*REQUIRED ACTION*: Start to finish, repeat the records exactly.

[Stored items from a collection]
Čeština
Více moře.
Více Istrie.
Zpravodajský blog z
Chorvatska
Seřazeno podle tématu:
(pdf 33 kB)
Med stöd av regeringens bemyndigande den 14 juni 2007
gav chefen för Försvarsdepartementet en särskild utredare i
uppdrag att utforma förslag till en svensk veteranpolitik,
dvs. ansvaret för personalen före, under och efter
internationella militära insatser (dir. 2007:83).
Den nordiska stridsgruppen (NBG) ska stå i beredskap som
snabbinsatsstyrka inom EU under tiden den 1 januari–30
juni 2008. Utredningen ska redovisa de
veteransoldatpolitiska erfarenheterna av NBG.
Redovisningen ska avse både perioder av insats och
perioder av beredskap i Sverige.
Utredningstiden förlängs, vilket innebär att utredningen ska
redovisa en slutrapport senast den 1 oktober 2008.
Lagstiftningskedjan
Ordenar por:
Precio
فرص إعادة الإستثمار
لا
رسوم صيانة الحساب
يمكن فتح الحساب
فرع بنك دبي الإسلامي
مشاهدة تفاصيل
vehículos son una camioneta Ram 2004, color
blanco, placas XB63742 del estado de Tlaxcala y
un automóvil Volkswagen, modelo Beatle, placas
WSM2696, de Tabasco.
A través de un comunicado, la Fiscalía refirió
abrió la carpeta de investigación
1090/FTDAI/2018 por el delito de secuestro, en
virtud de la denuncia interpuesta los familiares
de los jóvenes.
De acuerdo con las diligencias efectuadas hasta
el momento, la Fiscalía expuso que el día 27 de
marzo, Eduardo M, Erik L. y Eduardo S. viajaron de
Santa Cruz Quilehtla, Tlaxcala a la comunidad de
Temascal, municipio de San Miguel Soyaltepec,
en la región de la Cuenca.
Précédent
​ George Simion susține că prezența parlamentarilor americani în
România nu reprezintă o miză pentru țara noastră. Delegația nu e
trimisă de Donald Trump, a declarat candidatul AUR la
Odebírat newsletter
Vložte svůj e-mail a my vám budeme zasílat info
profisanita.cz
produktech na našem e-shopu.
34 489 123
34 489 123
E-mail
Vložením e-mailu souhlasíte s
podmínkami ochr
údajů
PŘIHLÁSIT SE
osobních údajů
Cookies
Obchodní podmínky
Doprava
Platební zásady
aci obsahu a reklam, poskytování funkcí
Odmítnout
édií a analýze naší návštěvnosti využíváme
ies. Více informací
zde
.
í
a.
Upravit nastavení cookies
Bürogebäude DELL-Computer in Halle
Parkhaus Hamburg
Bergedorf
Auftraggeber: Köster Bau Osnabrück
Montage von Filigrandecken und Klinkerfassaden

*TASK ANSWER*:
Čeština
Více moře.
Více Istrie.
Zpravodajský blog z
Chorvatska
Seřazeno podle tématu:
(pdf 33 kB)
Med stöd av regeringens bemyndigande den 14 juni 2007
gav chefen för Försvarsdepartementet en särskild utredare i
uppdrag att utforma förslag till en svensk veteranpolitik,
dvs. ansvaret för personalen före, under och efter
internationella militära insatser (dir. 2007:83).
Den nordiska stridsgruppen (NBG) ska stå i beredskap som
snabbinsatsstyrka inom EU under tiden den 1 januari–30
juni 2008. Utredningen ska redovisa de
veteransoldatpolitiska erfarenheterna av NBG.
Redovisningen ska avse både perioder av insats och
perioder av beredskap i Sverige.
Utredningstiden förlängs, vilket innebär att utredningen ska
redovisa en slutrapport senast den 1 oktober 2008.
Lagstiftningskedjan
Ordenar por:
Precio
فرص إعادة الإستثمار
لا
رسوم صيانة الحساب
يمكن فتح الحساب
فرع بنك دبي الإسلامي
مشاهدة تفاصيل
vehículos son una camioneta Ram 2004, color
blanco, placas XB63742 del estado de Tlaxcala y
un automóvil Volkswagen, modelo Beatle, placas
WSM2696, de Tabasco.
A través de un comunicado, la Fiscalía refirió
abrió la carpeta de investigación
1090/FTDAI/2018 por el delito de secuestro, en
virtud de la denuncia interpuesta los familiares
de los jóvenes.
De acuerdo con las diligencias efectuadas hasta
el momento, la Fiscalía expuso que el día 27 de
marzo, Eduardo M, Erik L. y Eduardo S. viajaron de
Santa Cruz Quilehtla, Tlaxcala a la comunidad de
Temascal, municipio de San Miguel Soyaltepec,
en la región de la Cuenca.
Précédent
​ George Simion susține că prezența parlamentarilor americani în
România nu reprezintă o miză pentru țara noastră. Delegația nu e
trimisă de Donald Trump, a declarat candidatul AUR la
Odebírat newsletter
Vložte svůj e-mail a my vám budeme zasílat info
profisanita.cz
produktech na našem e-shopu.
34 489 123
34 489 123
E-mail
Vložením e-mailu souhlasíte s
podmínkami ochr
údajů
PŘIHLÁSIT SE
osobních údajů
Cookies
Obchodní podmínky
Doprava
Platební zásady
aci obsahu a reklam, poskytování funkcí
Odmítnout
édií a analýze naší návštěvnosti využíváme
ies. Více informací
zde
.
í
a.
Upravit nastavení cookies
Bürogebäude DELL-Computer in Halle
Parkhaus Hamburg
Bergedorf
Auftraggeber: Köster Bau Osnabrück
Montage von Filigrandecken und Klinkerfassaden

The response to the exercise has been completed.